------ TASK DATA ------

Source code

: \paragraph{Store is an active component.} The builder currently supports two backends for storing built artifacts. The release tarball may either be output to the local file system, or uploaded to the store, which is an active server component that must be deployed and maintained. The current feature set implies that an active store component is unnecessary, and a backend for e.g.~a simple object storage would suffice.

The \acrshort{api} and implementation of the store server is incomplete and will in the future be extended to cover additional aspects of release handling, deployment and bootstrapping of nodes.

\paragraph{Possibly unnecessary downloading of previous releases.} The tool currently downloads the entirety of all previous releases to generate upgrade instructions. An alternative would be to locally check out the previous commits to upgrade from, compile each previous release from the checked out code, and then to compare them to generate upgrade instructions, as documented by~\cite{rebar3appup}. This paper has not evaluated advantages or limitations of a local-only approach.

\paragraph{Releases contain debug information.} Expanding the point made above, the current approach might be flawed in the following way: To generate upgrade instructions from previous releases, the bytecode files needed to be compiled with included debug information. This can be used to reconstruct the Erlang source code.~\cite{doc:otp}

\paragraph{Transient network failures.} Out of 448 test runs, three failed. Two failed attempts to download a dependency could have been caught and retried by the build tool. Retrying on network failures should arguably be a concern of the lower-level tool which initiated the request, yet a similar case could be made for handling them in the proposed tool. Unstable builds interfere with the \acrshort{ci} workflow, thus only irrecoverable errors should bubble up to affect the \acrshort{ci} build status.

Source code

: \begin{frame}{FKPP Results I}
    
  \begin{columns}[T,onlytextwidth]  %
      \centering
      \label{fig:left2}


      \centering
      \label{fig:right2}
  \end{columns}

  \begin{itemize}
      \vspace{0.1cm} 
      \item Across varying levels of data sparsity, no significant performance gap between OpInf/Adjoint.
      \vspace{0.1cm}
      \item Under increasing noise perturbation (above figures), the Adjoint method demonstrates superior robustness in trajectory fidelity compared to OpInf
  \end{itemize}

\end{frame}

------

## WHAT TO PRODUCE
Display every line of the listing that contains the string "above".

## ANSWER AREA
\paragraph{Releases contain debug information.} Expanding the point made above, the current approach might be flawed in the following way: To generate upgrade instructions from previous releases, the bytecode files needed to be compiled with included debug information. This can be used to reconstruct the Erlang source code.~\cite{doc:otp}
      \item Under increasing noise perturbation (above figures), the Adjoint method demonstrates superior robustness in trajectory fidelity compared to OpInf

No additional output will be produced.